*** PROVIDED TEXT ***
Let’s put this to work with an example.
The Ob-Gyn I mentioned at the start later expressed to me her concern that adult females were out of touch with their own bodies. Indeed, there are distressing cultural and social realities that could lead to a woman reaching adulthood and still having her body seem foreign to her.
Let’s consider how or under what conditions this particular misconception could make sense.
Here are some possibilities for such a patient:
- for any number of reasons, perhaps she has never had a good thorough look at her own body. It is not difficult to imagine the cultural pressure against such actions.
- If she has had a good look, she might not have been clear on what she saw. “Our parts are close together down there.” Access to information matters in misconceptions.
- If she has had children, it’s likely there were other things on her mind during labor and postpartum.
- Maybe she’s been surrounded by males her whole life. Male reproductive anatomy is more visible, and it wouldn’t seem unreasonable to assume that what was true about their bodies was true for hers.
This patient wants to be taken seriously on her own terms. We all do.
As the ObGyn and I spoke, it became clear to me that her concern was also over the larger problem of cultural norms that could keep a woman from knowing her body more accurately. She was reflecting on her years of accumulated examples of women with misconceptions about their reproductive systems. We discussed how such norms might connect to political battles over women’s health, and socially-constructed ideals of womanhood.
*** End of PROVIDED TEXT ***
*** DATASET EXCERPTS ***
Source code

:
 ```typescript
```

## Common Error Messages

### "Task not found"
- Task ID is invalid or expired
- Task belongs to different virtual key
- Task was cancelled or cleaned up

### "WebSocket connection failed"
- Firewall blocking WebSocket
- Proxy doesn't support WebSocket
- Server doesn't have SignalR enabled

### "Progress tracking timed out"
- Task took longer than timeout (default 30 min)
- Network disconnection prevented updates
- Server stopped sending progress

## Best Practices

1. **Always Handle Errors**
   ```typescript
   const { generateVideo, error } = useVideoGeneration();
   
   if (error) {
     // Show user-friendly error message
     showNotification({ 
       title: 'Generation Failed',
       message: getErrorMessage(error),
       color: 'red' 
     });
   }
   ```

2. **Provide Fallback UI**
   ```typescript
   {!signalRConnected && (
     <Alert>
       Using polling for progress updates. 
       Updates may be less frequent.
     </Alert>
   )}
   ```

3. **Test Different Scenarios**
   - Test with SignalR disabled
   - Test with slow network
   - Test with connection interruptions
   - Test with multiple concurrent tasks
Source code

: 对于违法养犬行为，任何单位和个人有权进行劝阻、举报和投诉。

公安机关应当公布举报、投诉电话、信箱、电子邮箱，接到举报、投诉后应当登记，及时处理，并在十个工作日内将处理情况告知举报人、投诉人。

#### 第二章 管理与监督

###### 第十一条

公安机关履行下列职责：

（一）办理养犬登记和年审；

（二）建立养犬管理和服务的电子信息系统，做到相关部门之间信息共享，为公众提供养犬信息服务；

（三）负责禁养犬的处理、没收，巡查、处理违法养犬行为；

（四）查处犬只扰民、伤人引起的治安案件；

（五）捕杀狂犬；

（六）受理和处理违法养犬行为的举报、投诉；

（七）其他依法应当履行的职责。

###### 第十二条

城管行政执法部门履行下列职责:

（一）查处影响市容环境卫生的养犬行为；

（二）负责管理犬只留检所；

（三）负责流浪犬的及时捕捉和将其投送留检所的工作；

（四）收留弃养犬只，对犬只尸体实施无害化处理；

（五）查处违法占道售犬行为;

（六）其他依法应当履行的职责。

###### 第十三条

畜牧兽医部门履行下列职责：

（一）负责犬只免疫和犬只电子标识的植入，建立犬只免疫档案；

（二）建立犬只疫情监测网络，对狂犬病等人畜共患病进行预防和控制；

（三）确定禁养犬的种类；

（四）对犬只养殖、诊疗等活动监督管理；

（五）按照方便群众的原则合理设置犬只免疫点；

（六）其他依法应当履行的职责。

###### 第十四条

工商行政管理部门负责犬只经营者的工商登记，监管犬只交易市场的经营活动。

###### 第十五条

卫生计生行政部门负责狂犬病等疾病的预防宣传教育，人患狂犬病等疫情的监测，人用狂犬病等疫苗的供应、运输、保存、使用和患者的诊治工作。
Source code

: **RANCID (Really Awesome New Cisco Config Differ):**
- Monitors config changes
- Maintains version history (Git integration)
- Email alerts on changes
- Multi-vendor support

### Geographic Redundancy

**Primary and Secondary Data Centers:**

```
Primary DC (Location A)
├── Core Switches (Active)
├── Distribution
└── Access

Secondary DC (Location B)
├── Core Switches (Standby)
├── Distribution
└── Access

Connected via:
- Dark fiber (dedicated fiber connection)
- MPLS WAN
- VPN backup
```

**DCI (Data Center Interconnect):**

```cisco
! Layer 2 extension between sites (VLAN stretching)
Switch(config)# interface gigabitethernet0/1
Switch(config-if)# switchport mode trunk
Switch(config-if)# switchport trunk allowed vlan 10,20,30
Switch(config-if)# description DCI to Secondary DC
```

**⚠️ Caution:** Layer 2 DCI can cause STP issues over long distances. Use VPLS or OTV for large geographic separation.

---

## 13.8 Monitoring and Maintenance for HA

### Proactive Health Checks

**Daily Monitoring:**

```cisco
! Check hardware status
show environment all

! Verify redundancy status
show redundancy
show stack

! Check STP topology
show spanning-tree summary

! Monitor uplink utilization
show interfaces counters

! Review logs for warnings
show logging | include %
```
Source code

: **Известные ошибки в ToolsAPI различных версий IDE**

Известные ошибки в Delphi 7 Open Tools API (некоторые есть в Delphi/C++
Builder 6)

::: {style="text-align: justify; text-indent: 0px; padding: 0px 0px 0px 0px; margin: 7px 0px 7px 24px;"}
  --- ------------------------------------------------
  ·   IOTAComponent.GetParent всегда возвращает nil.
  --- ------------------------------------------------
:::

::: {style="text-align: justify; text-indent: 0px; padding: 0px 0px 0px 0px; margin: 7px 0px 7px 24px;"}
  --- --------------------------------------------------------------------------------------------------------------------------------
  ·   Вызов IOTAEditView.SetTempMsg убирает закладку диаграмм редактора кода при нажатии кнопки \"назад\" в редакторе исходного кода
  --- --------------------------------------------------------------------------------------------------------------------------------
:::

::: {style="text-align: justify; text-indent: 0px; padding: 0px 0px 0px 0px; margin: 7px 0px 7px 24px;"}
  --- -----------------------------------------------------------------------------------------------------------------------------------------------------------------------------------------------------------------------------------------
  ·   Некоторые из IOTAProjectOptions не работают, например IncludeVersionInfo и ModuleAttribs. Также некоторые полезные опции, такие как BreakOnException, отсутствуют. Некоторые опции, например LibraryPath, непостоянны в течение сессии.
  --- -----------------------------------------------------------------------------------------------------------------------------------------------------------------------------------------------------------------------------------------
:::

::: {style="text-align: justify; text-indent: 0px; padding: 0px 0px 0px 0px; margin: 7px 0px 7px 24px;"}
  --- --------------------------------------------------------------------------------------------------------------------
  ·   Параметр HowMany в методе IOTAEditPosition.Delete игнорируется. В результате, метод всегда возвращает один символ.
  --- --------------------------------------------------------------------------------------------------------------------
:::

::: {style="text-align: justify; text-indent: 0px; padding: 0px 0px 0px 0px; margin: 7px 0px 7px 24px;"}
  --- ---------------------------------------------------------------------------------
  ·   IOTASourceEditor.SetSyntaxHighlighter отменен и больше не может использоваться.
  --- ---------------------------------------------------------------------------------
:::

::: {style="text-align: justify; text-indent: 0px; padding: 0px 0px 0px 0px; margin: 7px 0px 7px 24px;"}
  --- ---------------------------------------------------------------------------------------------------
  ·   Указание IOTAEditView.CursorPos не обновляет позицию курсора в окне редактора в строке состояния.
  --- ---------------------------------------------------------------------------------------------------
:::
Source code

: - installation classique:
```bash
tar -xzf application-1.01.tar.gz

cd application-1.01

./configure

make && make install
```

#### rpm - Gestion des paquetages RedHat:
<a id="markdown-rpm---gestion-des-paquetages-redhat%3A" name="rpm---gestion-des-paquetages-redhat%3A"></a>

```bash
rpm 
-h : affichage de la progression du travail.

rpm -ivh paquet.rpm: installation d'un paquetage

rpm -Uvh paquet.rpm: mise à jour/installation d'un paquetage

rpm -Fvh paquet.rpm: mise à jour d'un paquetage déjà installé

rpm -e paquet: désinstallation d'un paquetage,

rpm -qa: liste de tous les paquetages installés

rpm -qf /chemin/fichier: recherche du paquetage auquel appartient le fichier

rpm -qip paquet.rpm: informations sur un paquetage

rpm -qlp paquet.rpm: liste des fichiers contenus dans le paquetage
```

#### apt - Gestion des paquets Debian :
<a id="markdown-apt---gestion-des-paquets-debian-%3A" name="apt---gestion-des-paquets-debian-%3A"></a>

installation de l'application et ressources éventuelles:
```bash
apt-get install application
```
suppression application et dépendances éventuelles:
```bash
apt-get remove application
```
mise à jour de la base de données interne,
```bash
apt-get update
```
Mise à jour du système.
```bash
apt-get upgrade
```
*** End of DATASET EXCERPTS ***
(WHAT IS EXPECTED)
Transcribe the passage on women's misconceptions about their bodies, between "- If she has had children, it’s" and "true for hers.", inclusive.

(REPLY)
- If she has had children, it’s likely there were other things on her mind during labor and postpartum.
- Maybe she’s been surrounded by males her whole life. Male reproductive anatomy is more visible, and it wouldn’t seem unreasonable to assume that what was true about their bodies was true for hers.